The first thing we need to do is choose the field that we want to measure. The listing will provide all of the fields available in the field list including the custom dimension we already created. To make it easier to find your field, start typing the letters in the field name and you will get a filtered list. We need to provide a name for our custom measure and then we need to select the measurement type. The measurement types available to us will depend on the type of field we are measuring. Because this field is an integer, we can perform a number of numeric calculations including sum. If this were a string field, other options would exist. Once we have selected Sum, we can click Save.
Our new custom measure, Sum of Total Bytes, appears in our field list and also in the data section as a new column. We removed our custom dimension of Total Bytes because we don’t need to group by that value and then clicked Run. The output we see is dramatically different; there are three IP addresses that meet our criteria but now we have an event count and a sum of the total bytes for each over the past seven days. That’s looking pretty good, but let’s add one more thing to this. Let’s add a few table calculations on the values that are part of this table.
The third custom field available to us in a tile is called a table calculation. Like other custom field options, we can use an expression to build our own, but Chronicle dashboards have five prebuilt calculations that can be very handy, so we are going to use one of them today. In the image above, we have added a percent of column calculation to the UDM event count. This is the reason the field list on the left side has a table calculation value in green as well as the data section has a column in green as well. To add a table calculation, we select the cog next to the field that is being calculated and select calculations followed by the specific calculation you would like to use. If you want to define your own, you will need to add the table calculation first to the field list before applying it.
Now that we have our data set, let’s click on the visualization section and build the visualization for our tile. We are going to keep it simple here and stick with a tabular view.

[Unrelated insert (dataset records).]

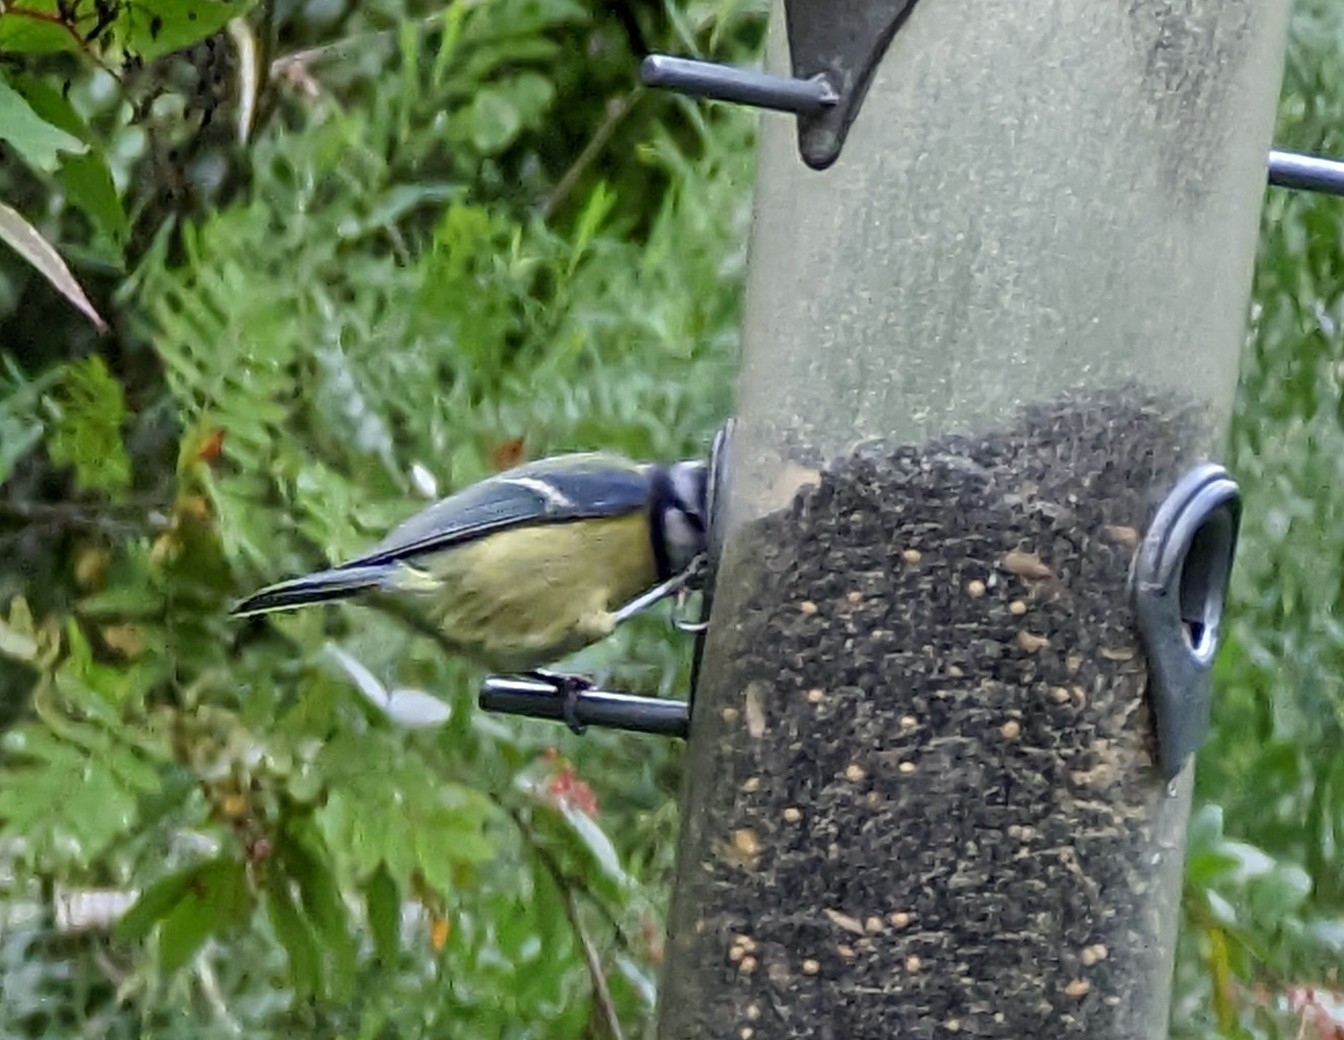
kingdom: Animalia
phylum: Chordata
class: Aves
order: Passeriformes
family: Paridae
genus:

We need to make sure we provide a name for our tile, click Save and the tile will appear on our dashboard.
You may need to resize the tile or rearrange it and most importantly, don’t forget to save the dashboard when you are done arranging the tiles. If anyone is shaking their head that we only have three IP addresses in our data set, just remember to use your filters to further tighten (or loosen) your data set as appropriate for your requirements and if the goal of your tile is to create a Top N listing of some sort; use the Row limit in the data section to limit the number of rows returned to the tile.
I hope this was helpful and provides a good starting point to extend your dashboarding by adding in custom fields to your tiles!